A principal diferença verificada foi em relação ao tamanho dos textos. Truco é mais denso e com maior volume de informações e vozes presentes nos enunciados o que ocasiona a diluição da voz dos presidenciáveis durante o texto. Em contrapartida, a Lupa é mais objetiva no texto e nas explicações. Uma das hipóteses relativas à essa diferença no tamanho dos textos, seja porque a Lupa é uma agência especializada e tenha todos os dias um volume maior de checagens para fazer e, por isso, tendem a ser mais objetivos. Além disso, a agência conta com o investimento financeiro da Editora Alvinegra, empresa do documentarista João Moreira Salles que foi criada para publicar a revista Piauí. Pode-se inferir, portanto, que a Lupa tenha conquistado um espaço e reconhecimento mais rápido na área, sendo também a primeira agência especializada na checagem de fatos no Brasil. Acredita-se, assim, que a agência goze de maior autoridade para checar e ser, por fim, mais objetiva em suas análises.

Já o Projeto Truco nasce dentro da Agência Pública, que é especializada em jornalismo investigativo, possuindo, assim, um estilo de realmente se debruçar nos dados e

informações de forma mais aprofundada e buscar mais fontes para embasar as análises. A Pública funciona com Crowdfunding, financiamento dos leitores, com o patrocínio de eventos e projetos, doações de fundações privadas nacionais e internacionais. Talvez isso seja um dos motivos para o Truco buscar produzir longas explicações e contextualizações aos leitores, pois eles são diretamente um dos financiadores do projeto.

Por fim, a análise sobre a construção de sentidos do título, foto e linha fina sobre o Ciro Gomes para as checagens do Projeto Truco revela um presidenciável que emite dados exagerados e falsos ao falar de segurança e dívida pública. E a construção de sentidos verificadas nas mesmas matérias significantes mostram que Jair Bolsonaro não só utiliza dados falsos de economia, saúde e educação e acerta sobre Orçamento público bem como dispara.

Por seu turno, a Lupa é menos rígida nos enunciados ao se posicionar sobre o desempenho do Ciro Gomes, utiliza em vários momentos a estratégia de formular perguntas, o que confere ao presidenciável o benefício da dúvida.

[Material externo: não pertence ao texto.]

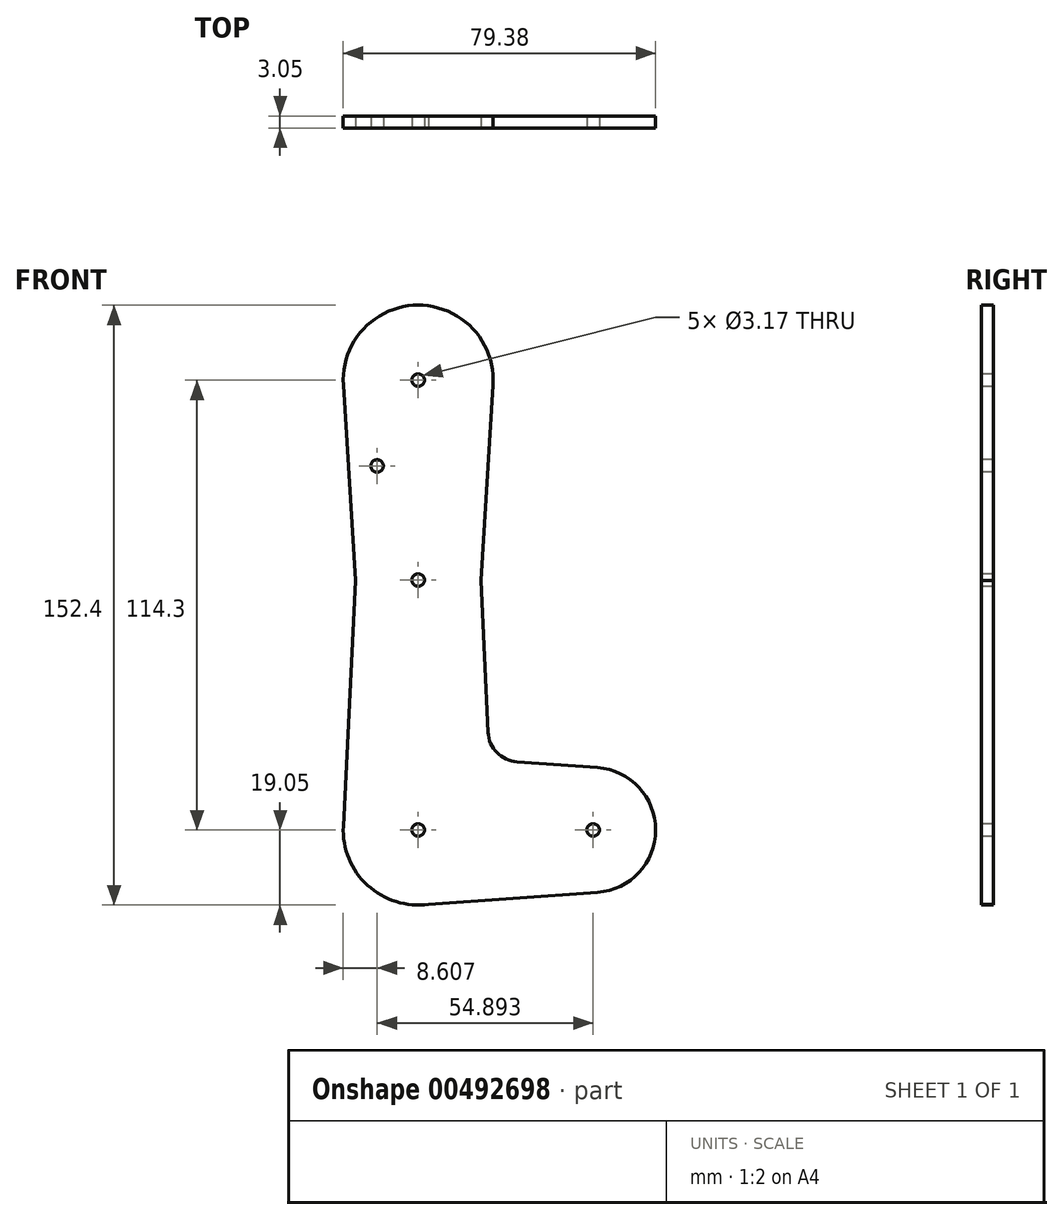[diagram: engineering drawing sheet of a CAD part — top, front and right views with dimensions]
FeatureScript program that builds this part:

Em um título apenas a Lupa aponta que Gomes errou ao falar sobre segurança pública.

Em contrapartida, com Jair Bolsonaro a Lupa é bem mais determinante nos títulos e fotos ao falar do desempenho do presidenciável. No título, privilegia assuntos de interesse público e que Bolsonaro errou, além de, em uma das frases, apontar que o presidenciável passou por vexame, derrapou, ao errar sobre morte de jornalista na ditadura.